Top of Text shown

Some residents criticised the RMC and management agent HAUS Block Management for negotiating the contract with energy provider Pozitive Energy, claiming the deal was made without the input or consent of most of the residents.

Nigel Thomas, head of property management at HAUS, which works on behalf of the RMC, said gas costs had increased following a supply shortage and the war in Ukraine. He said that when it came to renew the contract, the RMC “faced the full costs of gas, even with the government’s much more limited business energy support scheme in place compared to the energy price cap that applies to residential customers and is more generous”.

He added that many commercial gas suppliers were unwilling to supply gas to companies such as RMCs “as they have no assets as such and so fail credit checks”, claiming Pozitive Energy had been “the only viable supplier”.

Nigel admitted the contract was negotiated “at the peak of the market” but that it was “only with hindsight that this is known”. He said HAUS had sought to terminate the existing contract and to seek terms from the supplier Pozitive Energy, adding: “It has been difficult to get these and to get accurate figures from them. The most recent figures are punitive and do not make economic sense.”

He added: “We are sorry that leaseholders have been so adversely affected by the energy crisis at New River House since October 2022, and I can assure you that we are making every reasonable effort to mitigate the unexpected costs that leaseholders are facing.”

Addressing the cladding issues, Nigel said New River House was approved as eligible to make a Building Safety Fund application in November 2021, having first applied to the fund in June 2020, and a full costs submission made to the fund is now under review.

Bottom of Text shown

• [Assignment A] Take the New River House passage from "Addressing the cladding" through "now under review.", substituting "facade" for "cladding", and write out that span.
• [Assignment B] Extract every line of the camera-calibration records below, word for word, leaving out the pictures.
The records that follow are unrelated to the New River House passage.

Top of Records provided

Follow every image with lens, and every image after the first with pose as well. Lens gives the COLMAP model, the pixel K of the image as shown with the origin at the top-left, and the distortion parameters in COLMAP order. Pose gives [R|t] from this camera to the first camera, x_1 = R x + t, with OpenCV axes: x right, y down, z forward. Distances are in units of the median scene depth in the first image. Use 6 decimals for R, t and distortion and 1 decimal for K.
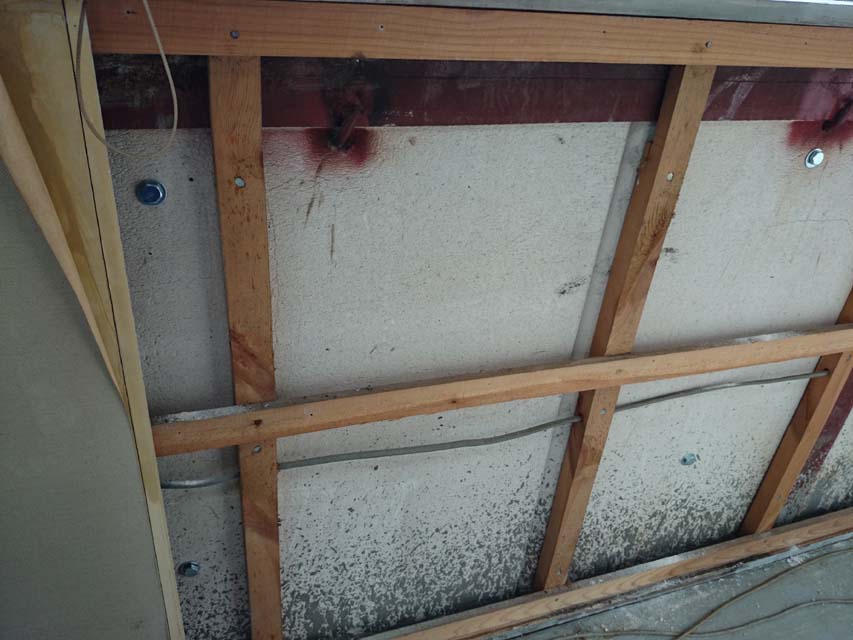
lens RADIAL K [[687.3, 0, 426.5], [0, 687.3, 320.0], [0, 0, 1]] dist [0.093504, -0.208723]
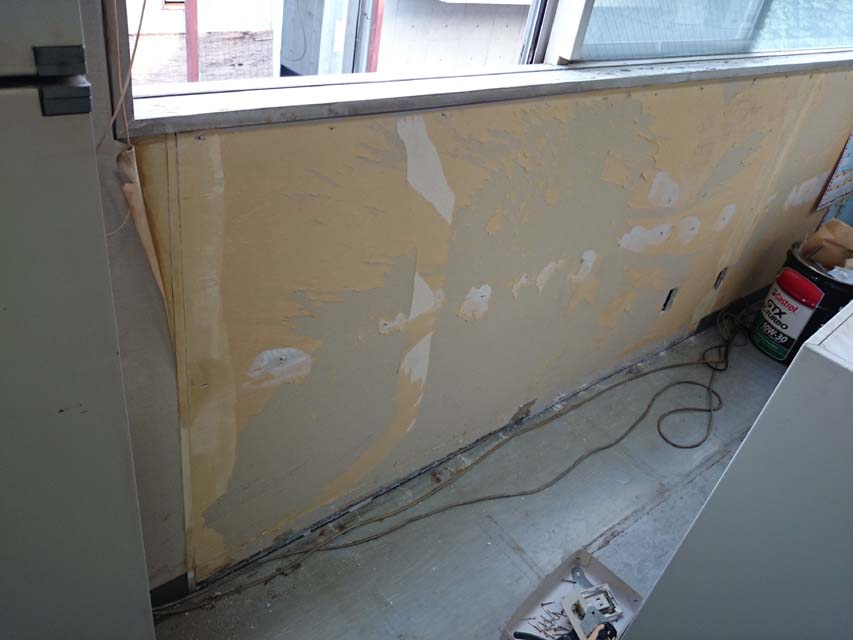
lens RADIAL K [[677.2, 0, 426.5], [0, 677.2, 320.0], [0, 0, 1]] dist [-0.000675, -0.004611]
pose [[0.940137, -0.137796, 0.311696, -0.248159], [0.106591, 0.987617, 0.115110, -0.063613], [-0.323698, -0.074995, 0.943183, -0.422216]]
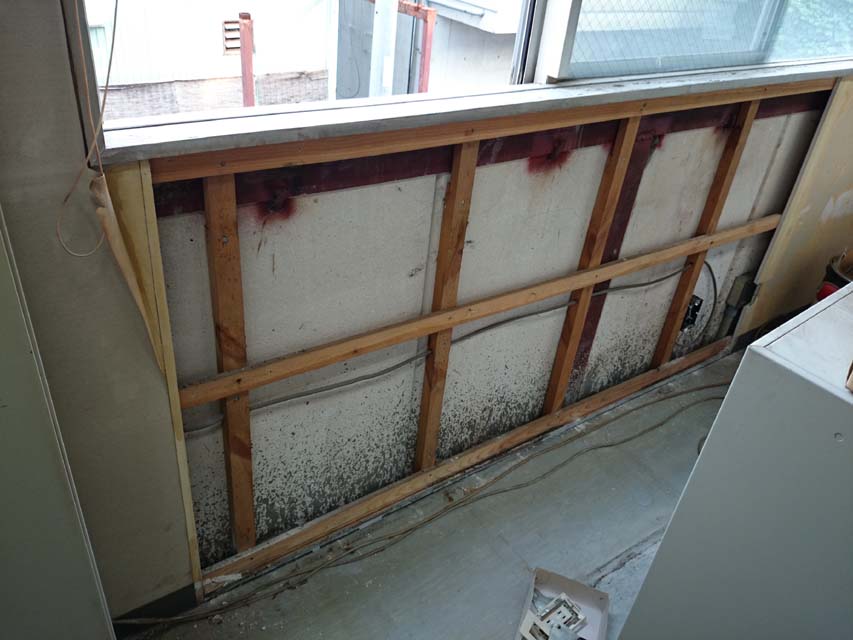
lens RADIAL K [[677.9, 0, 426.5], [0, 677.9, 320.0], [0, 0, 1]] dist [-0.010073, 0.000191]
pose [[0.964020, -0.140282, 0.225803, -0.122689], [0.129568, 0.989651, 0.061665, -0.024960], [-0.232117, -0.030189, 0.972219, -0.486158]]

Bottom of Records provided

• [Output A]
Addressing the facade issues, Nigel said New River House was approved as eligible to make a Building Safety Fund application in November 2021, having first applied to the fund in June 2020, and a full costs submission made to the fund is now under review.

• [Output B]
Follow every image with lens, and every image after the first with pose as well. Lens gives the COLMAP model, the pixel K of the image as shown with the origin at the top-left, and the distortion parameters in COLMAP order. Pose gives [R|t] from this camera to the first camera, x_1 = R x + t, with OpenCV axes: x right, y down, z forward. Distances are in units of the median scene depth in the first image. Use 6 decimals for R, t and distortion and 1 decimal for K.
lens RADIAL K [[687.3, 0, 426.5], [0, 687.3, 320.0], [0, 0, 1]] dist [0.093504, -0.208723]
lens RADIAL K [[677.2, 0, 426.5], [0, 677.2, 320.0], [0, 0, 1]] dist [-0.000675, -0.004611]
pose [[0.940137, -0.137796, 0.311696, -0.248159], [0.106591, 0.987617, 0.115110, -0.063613], [-0.323698, -0.074995, 0.943183, -0.422216]]
lens RADIAL K [[677.9, 0, 426.5], [0, 677.9, 320.0], [0, 0, 1]] dist [-0.010073, 0.000191]
pose [[0.964020, -0.140282, 0.225803, -0.122689], [0.129568, 0.989651, 0.061665, -0.024960], [-0.232117, -0.030189, 0.972219, -0.486158]]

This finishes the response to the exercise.